[Transcribed page contents]
+++

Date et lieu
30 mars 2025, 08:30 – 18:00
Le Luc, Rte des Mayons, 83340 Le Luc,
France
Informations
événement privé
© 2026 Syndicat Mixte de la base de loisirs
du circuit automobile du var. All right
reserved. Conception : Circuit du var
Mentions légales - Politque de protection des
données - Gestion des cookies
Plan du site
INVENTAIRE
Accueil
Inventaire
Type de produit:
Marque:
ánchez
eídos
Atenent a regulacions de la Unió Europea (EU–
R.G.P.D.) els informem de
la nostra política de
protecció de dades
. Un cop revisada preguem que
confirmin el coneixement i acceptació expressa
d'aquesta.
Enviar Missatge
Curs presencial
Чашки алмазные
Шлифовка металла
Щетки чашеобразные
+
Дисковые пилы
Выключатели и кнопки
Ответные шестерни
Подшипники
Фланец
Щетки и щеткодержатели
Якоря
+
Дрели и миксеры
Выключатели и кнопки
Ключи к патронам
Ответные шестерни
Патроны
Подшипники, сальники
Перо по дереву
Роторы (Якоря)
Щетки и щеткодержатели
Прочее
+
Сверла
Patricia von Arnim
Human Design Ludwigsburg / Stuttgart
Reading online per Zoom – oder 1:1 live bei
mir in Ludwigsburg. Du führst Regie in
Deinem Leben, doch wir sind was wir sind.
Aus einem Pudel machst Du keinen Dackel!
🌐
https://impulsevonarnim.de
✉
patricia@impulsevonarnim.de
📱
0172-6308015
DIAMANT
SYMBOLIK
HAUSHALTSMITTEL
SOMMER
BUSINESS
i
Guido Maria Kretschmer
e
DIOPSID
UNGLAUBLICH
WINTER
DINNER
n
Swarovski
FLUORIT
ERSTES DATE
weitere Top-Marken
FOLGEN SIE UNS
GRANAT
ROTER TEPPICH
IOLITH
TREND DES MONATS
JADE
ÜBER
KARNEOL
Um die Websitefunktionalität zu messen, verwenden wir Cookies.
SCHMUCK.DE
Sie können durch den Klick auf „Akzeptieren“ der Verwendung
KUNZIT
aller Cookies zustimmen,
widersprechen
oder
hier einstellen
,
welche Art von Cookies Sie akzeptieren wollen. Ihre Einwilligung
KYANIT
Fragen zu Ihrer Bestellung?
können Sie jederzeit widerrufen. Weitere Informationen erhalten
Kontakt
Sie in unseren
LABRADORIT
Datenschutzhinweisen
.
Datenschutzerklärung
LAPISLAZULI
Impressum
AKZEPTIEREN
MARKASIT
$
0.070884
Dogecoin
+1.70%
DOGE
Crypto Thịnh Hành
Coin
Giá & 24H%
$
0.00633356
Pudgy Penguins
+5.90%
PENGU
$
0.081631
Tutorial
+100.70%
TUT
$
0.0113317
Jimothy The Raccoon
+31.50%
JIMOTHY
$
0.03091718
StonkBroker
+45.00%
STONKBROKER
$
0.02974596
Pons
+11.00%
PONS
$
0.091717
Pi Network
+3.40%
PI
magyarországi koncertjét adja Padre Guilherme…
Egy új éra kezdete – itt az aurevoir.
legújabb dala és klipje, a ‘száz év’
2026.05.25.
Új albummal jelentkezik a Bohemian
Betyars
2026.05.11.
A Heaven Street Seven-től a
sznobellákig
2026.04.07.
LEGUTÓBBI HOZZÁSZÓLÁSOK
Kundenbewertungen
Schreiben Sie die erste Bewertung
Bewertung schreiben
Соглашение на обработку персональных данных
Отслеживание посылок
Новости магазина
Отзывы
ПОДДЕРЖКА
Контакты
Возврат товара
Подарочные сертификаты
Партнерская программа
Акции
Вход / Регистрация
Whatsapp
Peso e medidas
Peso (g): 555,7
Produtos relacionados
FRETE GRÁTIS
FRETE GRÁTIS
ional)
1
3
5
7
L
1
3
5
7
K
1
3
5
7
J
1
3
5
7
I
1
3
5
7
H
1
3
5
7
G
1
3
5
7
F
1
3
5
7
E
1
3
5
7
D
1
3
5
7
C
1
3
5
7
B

+++

** Task **
Check each line in the records above for the word "können". Return those that have it.

** Problem solution **
Sie können durch den Klick auf „Akzeptieren“ der Verwendung
können Sie jederzeit widerrufen. Weitere Informationen erhalten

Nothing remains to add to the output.